1. Work on your spiritual health (1:3-15).

a. Notice what God has done (3-4).

b. Notice what should be added (5-11).

c. Notice why Peter wrote (12-15).

2. Trust the Scriptures (1:16-2:3).

a. What is real? (1:16-21)

b. What is false? (2:1-3)

3. Recognize the perils of wickedness (2:4-22).

a. Does God know what to do? (4-10a)

b. What are the wicked like? (10b-16)

c. Their end is not surprising (17-22).

4. Live with the future in mind (3:1-18).

a. Mockers miss the point (1-7).

b. God has a plan (8-10).

c. How should Christians respond? (11-13)

d. How can I keep from falling? (14-18)


I believe that this letter is a good one for believers to study today.

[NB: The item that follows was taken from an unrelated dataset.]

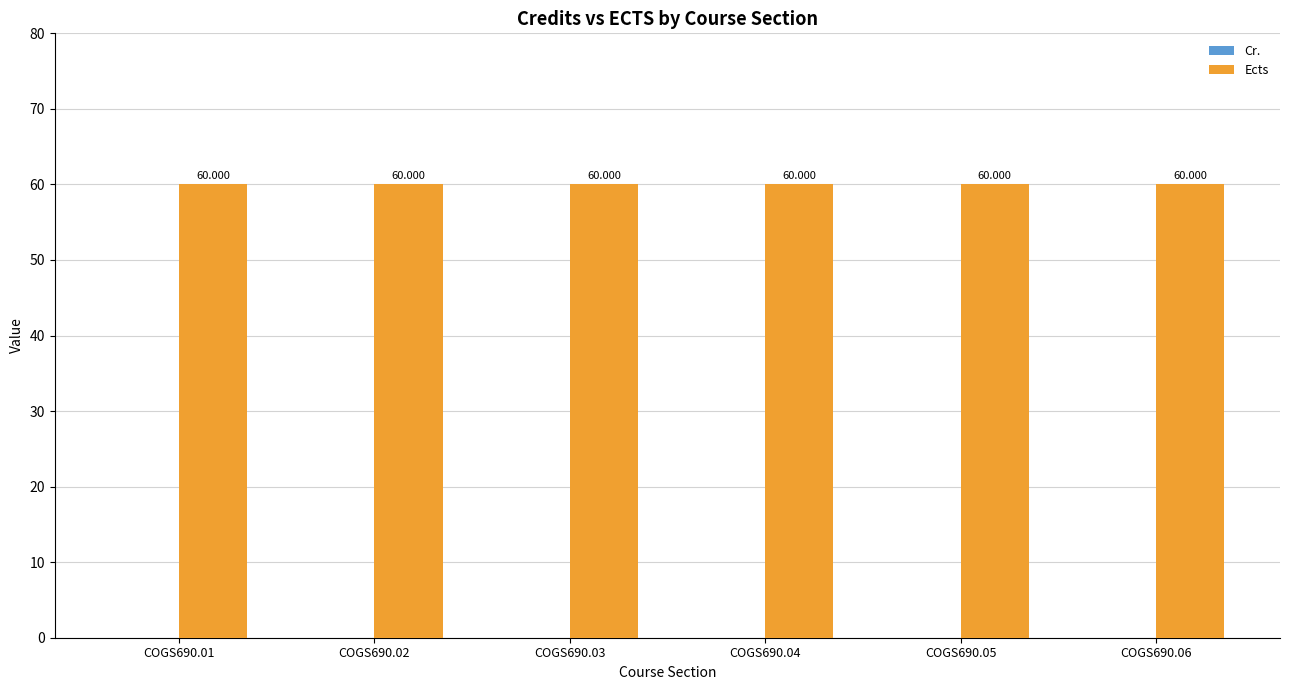

Is the value of Ects at COGS690.02 greater than the value of Cr. at COGS690.04?

Yes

It is applicable because of the prevalence of false doctrine and weak believers. Christians are falling to every whim of doctrine because they have such little knowledge of the Scriptures. The answer for this is adding knowledge to their lives (1:5) and to grow in their knowledge of Christ (3:18). Another problem today is weak Christians. Believers do not know how to live the Christian life and often flounder after being born again. What can be done? Peter describes what should be added to a new believer’s faith (1:5-11). If these characteristics are added to our faith, we will become people whom God will honor.

    Spiritual believers will be ready for the dangers ahead.
    A study of 1 Peter teaches that persecution will come to godly believers. Paul said as much in 2 Timothy 3:12. “Yes, and all who desire to live godly in Christ Jesus will suffer persecution.” We must prepare ourselves to face that. But there is another danger that we face today: false teachers. Are we ready to face it and to battle against it. False teaching comes in several varieties. It is easy to point out and avoid the blatant heresies, but what about those which are close to us? (2 Pet. 2:1) Are we ready for them? With God’s help we can be. This idea comes from Peters’ concern for the spiritual well-being of these believers. He is doing everything he can to prepare them for the danger that lies ahead. But he knows that some of them will still fall to deceitful teaching the false prophets. But he is confident that a spiritually minded believer will be ready. He is ready by adding spiritual characteristics to his life and by studying and trusting the Scriptures. No matter how great the test, spiritual believers will be ready to face it.